▶ _EXTRACTED MATERIAL_:
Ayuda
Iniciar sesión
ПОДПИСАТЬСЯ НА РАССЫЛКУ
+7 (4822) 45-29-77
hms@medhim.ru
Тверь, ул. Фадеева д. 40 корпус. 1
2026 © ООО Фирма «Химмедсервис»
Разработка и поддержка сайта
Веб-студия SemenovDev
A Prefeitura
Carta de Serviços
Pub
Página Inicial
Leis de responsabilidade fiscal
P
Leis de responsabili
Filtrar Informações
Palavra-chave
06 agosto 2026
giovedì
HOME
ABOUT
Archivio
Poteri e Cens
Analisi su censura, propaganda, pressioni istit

--

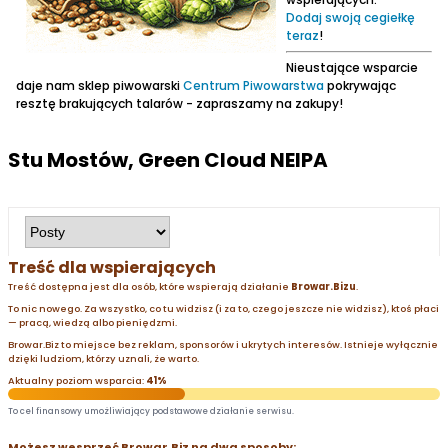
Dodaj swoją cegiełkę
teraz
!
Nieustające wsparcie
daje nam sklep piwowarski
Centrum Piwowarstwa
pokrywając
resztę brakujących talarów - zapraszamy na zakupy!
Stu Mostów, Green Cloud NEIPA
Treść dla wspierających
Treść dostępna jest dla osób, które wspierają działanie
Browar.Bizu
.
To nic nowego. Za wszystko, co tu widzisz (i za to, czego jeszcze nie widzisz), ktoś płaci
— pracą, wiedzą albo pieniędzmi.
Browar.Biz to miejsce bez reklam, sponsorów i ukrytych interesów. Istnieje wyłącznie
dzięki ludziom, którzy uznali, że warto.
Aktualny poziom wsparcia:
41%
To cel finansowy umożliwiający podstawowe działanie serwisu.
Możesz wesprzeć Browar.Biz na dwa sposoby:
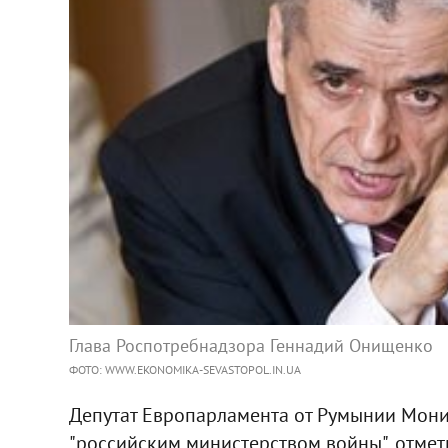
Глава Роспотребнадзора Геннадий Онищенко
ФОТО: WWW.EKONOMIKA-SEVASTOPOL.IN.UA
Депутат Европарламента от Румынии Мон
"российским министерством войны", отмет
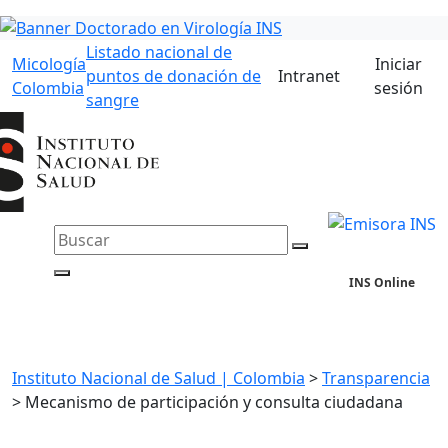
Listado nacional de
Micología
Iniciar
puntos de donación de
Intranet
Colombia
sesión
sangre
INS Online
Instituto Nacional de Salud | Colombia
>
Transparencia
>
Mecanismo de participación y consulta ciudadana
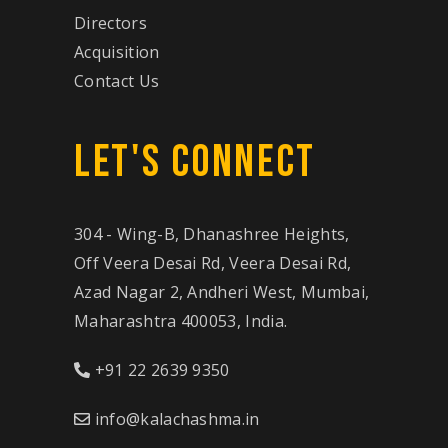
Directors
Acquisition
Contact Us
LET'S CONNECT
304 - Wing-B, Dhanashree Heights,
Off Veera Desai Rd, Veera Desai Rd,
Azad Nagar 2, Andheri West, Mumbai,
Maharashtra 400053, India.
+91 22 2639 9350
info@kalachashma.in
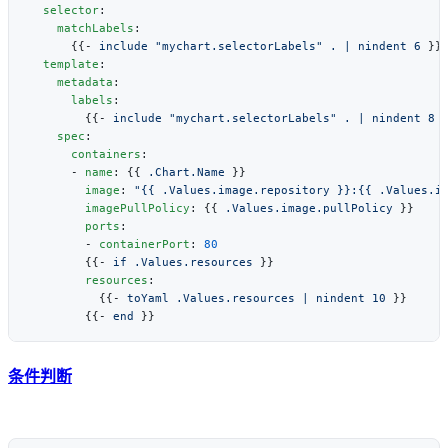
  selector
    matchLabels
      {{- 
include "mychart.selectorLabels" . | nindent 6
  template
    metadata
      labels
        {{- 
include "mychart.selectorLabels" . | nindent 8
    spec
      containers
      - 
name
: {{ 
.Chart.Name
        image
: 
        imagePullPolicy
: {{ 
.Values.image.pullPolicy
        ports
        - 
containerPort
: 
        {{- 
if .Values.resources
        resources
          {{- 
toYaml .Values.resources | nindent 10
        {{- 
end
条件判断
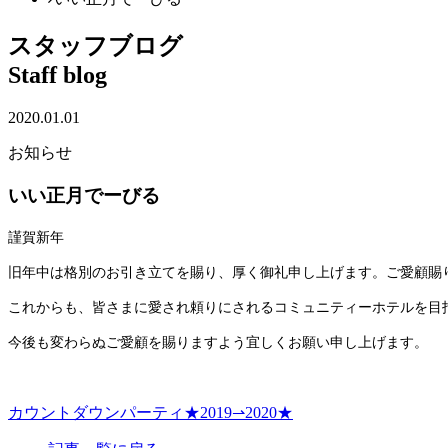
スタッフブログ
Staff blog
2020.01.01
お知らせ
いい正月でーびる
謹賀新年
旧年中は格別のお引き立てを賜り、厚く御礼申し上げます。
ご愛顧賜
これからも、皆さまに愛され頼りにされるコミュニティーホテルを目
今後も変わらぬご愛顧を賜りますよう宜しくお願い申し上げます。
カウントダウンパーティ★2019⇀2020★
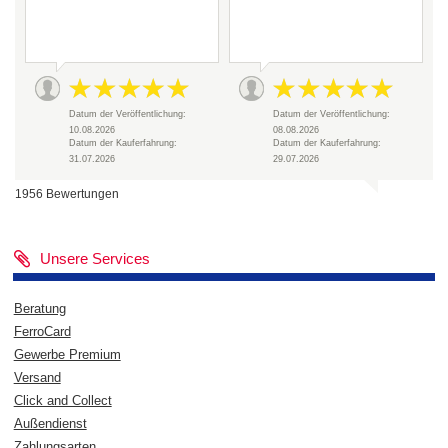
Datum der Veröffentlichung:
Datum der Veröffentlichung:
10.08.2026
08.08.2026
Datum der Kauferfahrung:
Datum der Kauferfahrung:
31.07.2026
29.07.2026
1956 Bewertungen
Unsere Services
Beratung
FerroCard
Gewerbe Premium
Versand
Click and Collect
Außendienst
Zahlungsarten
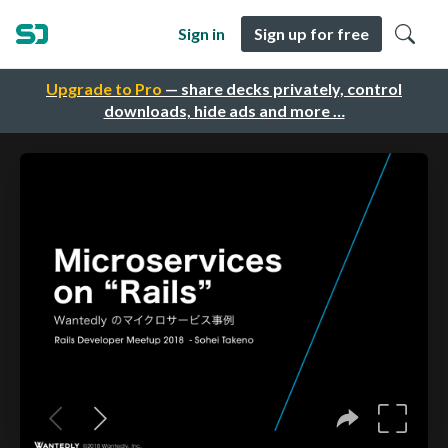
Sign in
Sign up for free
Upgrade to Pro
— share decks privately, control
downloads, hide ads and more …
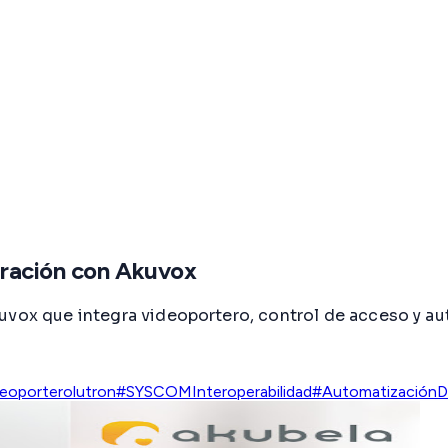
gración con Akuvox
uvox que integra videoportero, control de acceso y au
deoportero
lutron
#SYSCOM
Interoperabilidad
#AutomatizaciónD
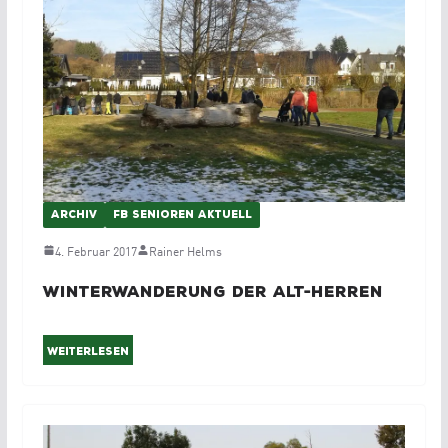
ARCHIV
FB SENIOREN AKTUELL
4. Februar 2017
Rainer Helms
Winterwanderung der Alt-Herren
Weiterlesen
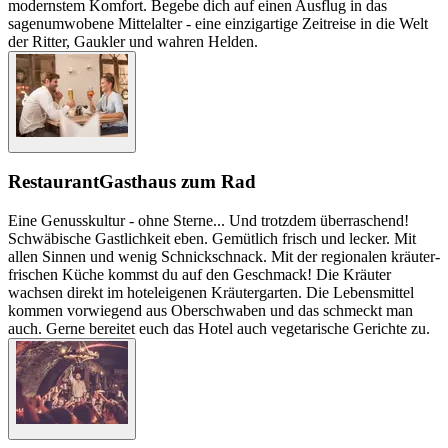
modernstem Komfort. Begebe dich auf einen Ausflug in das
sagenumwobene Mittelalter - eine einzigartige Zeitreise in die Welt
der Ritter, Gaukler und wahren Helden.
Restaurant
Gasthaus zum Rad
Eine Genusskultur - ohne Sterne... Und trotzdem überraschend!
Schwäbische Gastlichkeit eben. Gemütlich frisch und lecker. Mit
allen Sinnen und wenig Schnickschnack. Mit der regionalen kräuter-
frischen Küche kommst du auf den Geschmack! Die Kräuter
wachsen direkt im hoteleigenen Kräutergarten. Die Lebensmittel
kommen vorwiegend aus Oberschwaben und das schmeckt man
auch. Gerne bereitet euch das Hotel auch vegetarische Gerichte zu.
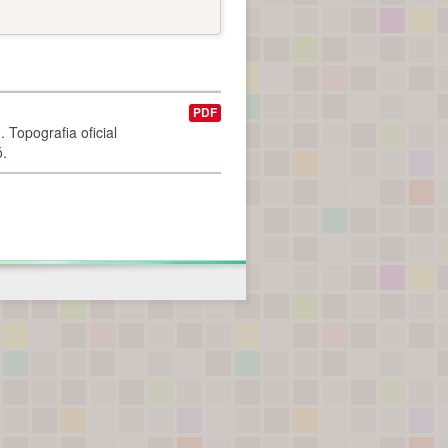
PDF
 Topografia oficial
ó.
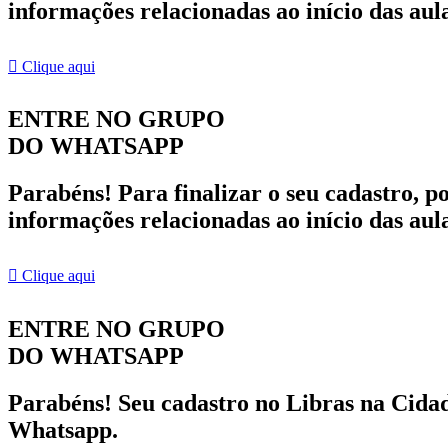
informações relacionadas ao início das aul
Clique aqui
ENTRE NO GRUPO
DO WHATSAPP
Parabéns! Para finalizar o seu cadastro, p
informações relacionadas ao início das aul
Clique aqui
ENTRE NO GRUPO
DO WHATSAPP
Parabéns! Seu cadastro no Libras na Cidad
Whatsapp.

▶ _YOUR TASK_:
Within the listing above, find the line containing "4. Februar 2017" and the line containing "kommen vorwiegend aus". Transcribe them and everything between them exactly, leaving out the pictures.

▶ _EXPECTED ANSWER_:
4. Februar 2017
Rainer Helms
Winterwanderung der Alt-Herren
Weiterlesen
modernstem Komfort. Begebe dich auf einen Ausflug in das
sagenumwobene Mittelalter - eine einzigartige Zeitreise in die Welt
der Ritter, Gaukler und wahren Helden.
Restaurant
Gasthaus zum Rad
Eine Genusskultur - ohne Sterne... Und trotzdem überraschend!
Schwäbische Gastlichkeit eben. Gemütlich frisch und lecker. Mit
allen Sinnen und wenig Schnickschnack. Mit der regionalen kräuter-
frischen Küche kommst du auf den Geschmack! Die Kräuter
wachsen direkt im hoteleigenen Kräutergarten. Die Lebensmittel
kommen vorwiegend aus Oberschwaben und das schmeckt man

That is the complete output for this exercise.